- **TAREFAS A REALIZAR**:
• a. Extraia do texto sobre a carga tributária o trecho que vai de "Em dez anos" até "ficar em alguns.", sem nenhuma alteração.
• b. De acordo com o estudo do IBPT citado no texto sobre a carga tributária, que posição o Brasil ocuparia entre os países da OCDE?

:: TEXTO FORNECIDO ::

Em dez anos a carga tributária do Brasil subiu cinco pontos
percentuais do PIB. É um peso de impostos muito maior do que o de
muitos países ricos que oferecem serviços melhores aos cidadãos. Os
impostos são mal distribuídos; pesam mais sobre o trabalho e a
produção do que sobre o patrimônio. As isenções e os Refis criam
desigualdades entre os contribuintes.
De acordo com um estudo do Instituto Brasileiro de Planejamento
Tributário (IBPT), o Brasil tem a décima quarta maior carga tributária
entre os países da OCDE. O país não faz parte dessa organização onde
está a maioria dos países mais ricos do mundo; mas se fizesse, estaria
nesta posição no ranking. Têm carga menor que a do Brasil países como
Estados Unidos, Canadá e Espanha. Só para ficar em alguns.
Ninguém é contra o pagamento de impostos, mas hoje, a carga tributária
virou um problema econômico, segundo o presidente do IBPT, João Elói
Olenike.

:::
:: ENTRADAS DE DADOS ::

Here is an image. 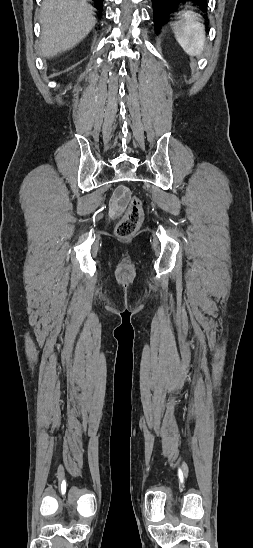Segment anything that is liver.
<instances>
[{"mask_svg":"<svg viewBox=\"0 0 253 548\" xmlns=\"http://www.w3.org/2000/svg\"><path fill=\"white\" fill-rule=\"evenodd\" d=\"M39 22L40 55L50 58L75 47L97 21L86 0H44Z\"/></svg>","mask_w":253,"mask_h":548,"instance_id":"1","label":"liver"}]
</instances>
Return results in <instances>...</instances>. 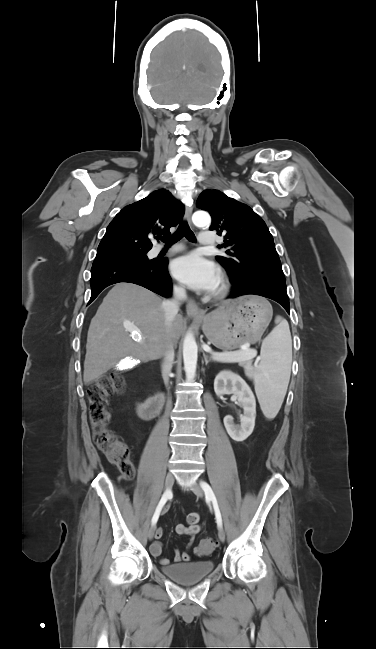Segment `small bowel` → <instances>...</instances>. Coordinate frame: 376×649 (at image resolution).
<instances>
[{
	"label": "small bowel",
	"mask_w": 376,
	"mask_h": 649,
	"mask_svg": "<svg viewBox=\"0 0 376 649\" xmlns=\"http://www.w3.org/2000/svg\"><path fill=\"white\" fill-rule=\"evenodd\" d=\"M196 516L197 518L193 521L192 517ZM200 516L197 512H192L187 515L186 524H178L175 527V531L179 535H186L190 537L188 547L193 544L194 537L201 531V525L199 524ZM163 536V530L158 528L155 532V540L150 545V551L155 557H159L162 552V542L160 541ZM191 559L190 553L188 551H179L176 550L174 553V561H189ZM160 563L162 565H167L170 563L168 558H161Z\"/></svg>",
	"instance_id": "small-bowel-1"
}]
</instances>
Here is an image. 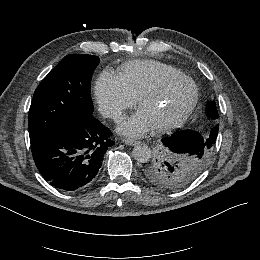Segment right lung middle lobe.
<instances>
[{"mask_svg": "<svg viewBox=\"0 0 260 260\" xmlns=\"http://www.w3.org/2000/svg\"><path fill=\"white\" fill-rule=\"evenodd\" d=\"M98 64L94 55H67L44 78L29 110L31 146L93 114L90 82Z\"/></svg>", "mask_w": 260, "mask_h": 260, "instance_id": "dd1d6c3e", "label": "right lung middle lobe"}]
</instances>
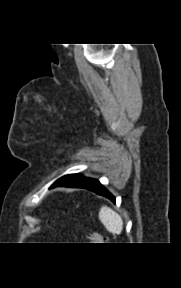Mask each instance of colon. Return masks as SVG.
Listing matches in <instances>:
<instances>
[{
    "label": "colon",
    "instance_id": "obj_1",
    "mask_svg": "<svg viewBox=\"0 0 181 288\" xmlns=\"http://www.w3.org/2000/svg\"><path fill=\"white\" fill-rule=\"evenodd\" d=\"M88 238L91 240H97L99 238V235L96 232H90L88 233Z\"/></svg>",
    "mask_w": 181,
    "mask_h": 288
}]
</instances>
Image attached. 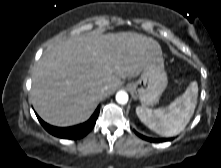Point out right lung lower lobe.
Instances as JSON below:
<instances>
[{
	"mask_svg": "<svg viewBox=\"0 0 221 168\" xmlns=\"http://www.w3.org/2000/svg\"><path fill=\"white\" fill-rule=\"evenodd\" d=\"M99 109L100 107L98 106L94 114L91 116V118L83 123L79 124L76 126H71V127H65V128H60V127H54L51 126L47 123H45L42 119H40L38 116V120L41 123V125L52 135L59 137V138H65V139H79L87 135L92 128L94 127L96 123V119L98 118L99 115Z\"/></svg>",
	"mask_w": 221,
	"mask_h": 168,
	"instance_id": "right-lung-lower-lobe-1",
	"label": "right lung lower lobe"
}]
</instances>
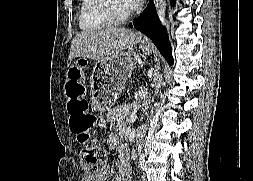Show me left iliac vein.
Returning a JSON list of instances; mask_svg holds the SVG:
<instances>
[{"mask_svg":"<svg viewBox=\"0 0 253 181\" xmlns=\"http://www.w3.org/2000/svg\"><path fill=\"white\" fill-rule=\"evenodd\" d=\"M140 181H147L145 174H143V175L141 176Z\"/></svg>","mask_w":253,"mask_h":181,"instance_id":"obj_1","label":"left iliac vein"}]
</instances>
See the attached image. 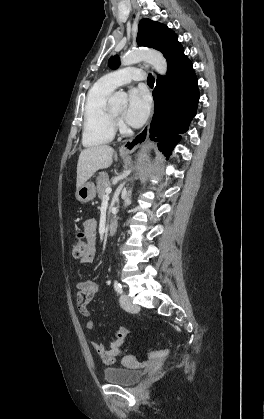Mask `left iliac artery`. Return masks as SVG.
I'll return each mask as SVG.
<instances>
[{
  "instance_id": "obj_1",
  "label": "left iliac artery",
  "mask_w": 264,
  "mask_h": 419,
  "mask_svg": "<svg viewBox=\"0 0 264 419\" xmlns=\"http://www.w3.org/2000/svg\"><path fill=\"white\" fill-rule=\"evenodd\" d=\"M114 289L117 293H123L122 286L117 280L114 281Z\"/></svg>"
}]
</instances>
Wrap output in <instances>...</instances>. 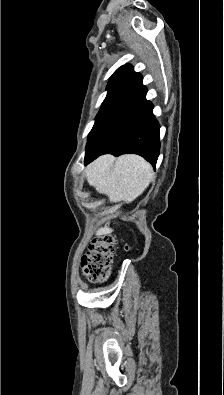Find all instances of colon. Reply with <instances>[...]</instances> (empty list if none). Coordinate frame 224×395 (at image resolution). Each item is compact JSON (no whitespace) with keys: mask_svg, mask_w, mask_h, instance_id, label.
I'll list each match as a JSON object with an SVG mask.
<instances>
[{"mask_svg":"<svg viewBox=\"0 0 224 395\" xmlns=\"http://www.w3.org/2000/svg\"><path fill=\"white\" fill-rule=\"evenodd\" d=\"M116 250V236L104 234L96 237L83 256L81 265L91 280L103 281L110 272Z\"/></svg>","mask_w":224,"mask_h":395,"instance_id":"colon-1","label":"colon"}]
</instances>
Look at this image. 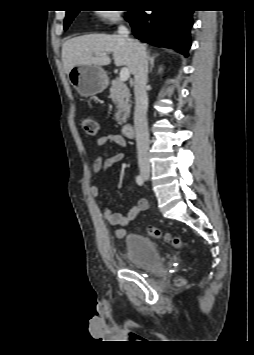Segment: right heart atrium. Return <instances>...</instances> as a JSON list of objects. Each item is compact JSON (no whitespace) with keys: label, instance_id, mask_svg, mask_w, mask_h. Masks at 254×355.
<instances>
[{"label":"right heart atrium","instance_id":"1","mask_svg":"<svg viewBox=\"0 0 254 355\" xmlns=\"http://www.w3.org/2000/svg\"><path fill=\"white\" fill-rule=\"evenodd\" d=\"M100 17L107 22H117L123 19L122 13L115 11H103L100 13Z\"/></svg>","mask_w":254,"mask_h":355}]
</instances>
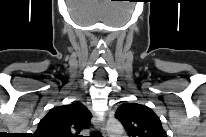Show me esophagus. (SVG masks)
I'll return each mask as SVG.
<instances>
[{"mask_svg": "<svg viewBox=\"0 0 206 137\" xmlns=\"http://www.w3.org/2000/svg\"><path fill=\"white\" fill-rule=\"evenodd\" d=\"M95 125L97 126V128L100 129L103 137H107L106 127H105L104 121L103 120L95 121Z\"/></svg>", "mask_w": 206, "mask_h": 137, "instance_id": "esophagus-1", "label": "esophagus"}]
</instances>
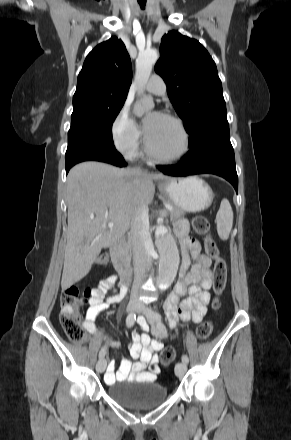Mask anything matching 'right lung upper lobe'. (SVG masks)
<instances>
[{
  "label": "right lung upper lobe",
  "mask_w": 291,
  "mask_h": 440,
  "mask_svg": "<svg viewBox=\"0 0 291 440\" xmlns=\"http://www.w3.org/2000/svg\"><path fill=\"white\" fill-rule=\"evenodd\" d=\"M132 81L131 60L117 37L97 45L78 75L73 103L90 100H126Z\"/></svg>",
  "instance_id": "obj_1"
}]
</instances>
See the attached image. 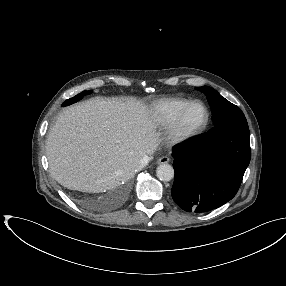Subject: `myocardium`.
Here are the masks:
<instances>
[{
  "label": "myocardium",
  "mask_w": 286,
  "mask_h": 286,
  "mask_svg": "<svg viewBox=\"0 0 286 286\" xmlns=\"http://www.w3.org/2000/svg\"><path fill=\"white\" fill-rule=\"evenodd\" d=\"M196 105H201L204 108L205 119L200 126L192 129H187L185 127L187 115ZM209 121L210 112L208 107L201 101H192L187 105L179 117L170 125L167 133V138L169 142L174 145L187 143L202 134L206 130Z\"/></svg>",
  "instance_id": "f54148a6"
}]
</instances>
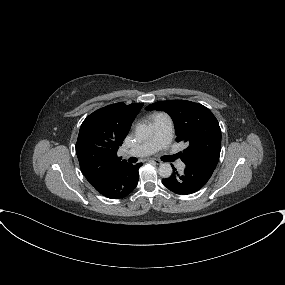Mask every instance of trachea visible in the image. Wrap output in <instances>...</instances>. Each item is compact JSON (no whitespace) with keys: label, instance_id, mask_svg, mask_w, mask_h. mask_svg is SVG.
Returning a JSON list of instances; mask_svg holds the SVG:
<instances>
[{"label":"trachea","instance_id":"obj_1","mask_svg":"<svg viewBox=\"0 0 285 285\" xmlns=\"http://www.w3.org/2000/svg\"><path fill=\"white\" fill-rule=\"evenodd\" d=\"M129 162H130V163H135V162H137V158H135V157H130V158H129Z\"/></svg>","mask_w":285,"mask_h":285}]
</instances>
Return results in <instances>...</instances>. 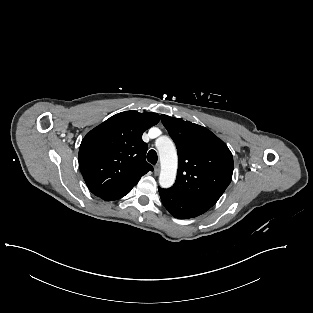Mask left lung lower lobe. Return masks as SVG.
<instances>
[{
    "instance_id": "obj_1",
    "label": "left lung lower lobe",
    "mask_w": 313,
    "mask_h": 313,
    "mask_svg": "<svg viewBox=\"0 0 313 313\" xmlns=\"http://www.w3.org/2000/svg\"><path fill=\"white\" fill-rule=\"evenodd\" d=\"M165 208L176 218L188 219L205 213L209 207L182 199L167 189L158 188Z\"/></svg>"
}]
</instances>
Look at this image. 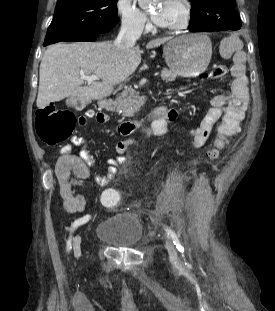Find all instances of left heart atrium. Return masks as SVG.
Wrapping results in <instances>:
<instances>
[{"mask_svg":"<svg viewBox=\"0 0 275 311\" xmlns=\"http://www.w3.org/2000/svg\"><path fill=\"white\" fill-rule=\"evenodd\" d=\"M151 18L156 25L163 26L164 13L161 7H157L151 14Z\"/></svg>","mask_w":275,"mask_h":311,"instance_id":"left-heart-atrium-1","label":"left heart atrium"}]
</instances>
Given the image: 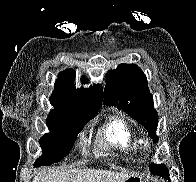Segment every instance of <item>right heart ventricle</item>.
I'll use <instances>...</instances> for the list:
<instances>
[{"instance_id": "right-heart-ventricle-1", "label": "right heart ventricle", "mask_w": 196, "mask_h": 182, "mask_svg": "<svg viewBox=\"0 0 196 182\" xmlns=\"http://www.w3.org/2000/svg\"><path fill=\"white\" fill-rule=\"evenodd\" d=\"M101 137L106 145L123 150H139L141 141L133 126L121 116H112L102 127Z\"/></svg>"}]
</instances>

:::

- **LISTA DE RESPOSTAS**:
• a.
Em dez anos a carga tributária do Brasil subiu cinco pontos
percentuais do PIB. É um peso de impostos muito maior do que o de
muitos países ricos que oferecem serviços melhores aos cidadãos. Os
impostos são mal distribuídos; pesam mais sobre o trabalho e a
produção do que sobre o patrimônio. As isenções e os Refis criam
desigualdades entre os contribuintes.
De acordo com um estudo do Instituto Brasileiro de Planejamento
Tributário (IBPT), o Brasil tem a décima quarta maior carga tributária
entre os países da OCDE. O país não faz parte dessa organização onde
está a maioria dos países mais ricos do mundo; mas se fizesse, estaria
nesta posição no ranking. Têm carga menor que a do Brasil países como
Estados Unidos, Canadá e Espanha. Só para ficar em alguns.

• b. O Brasil teria a décima quarta maior carga tributária entre os países da OCDE.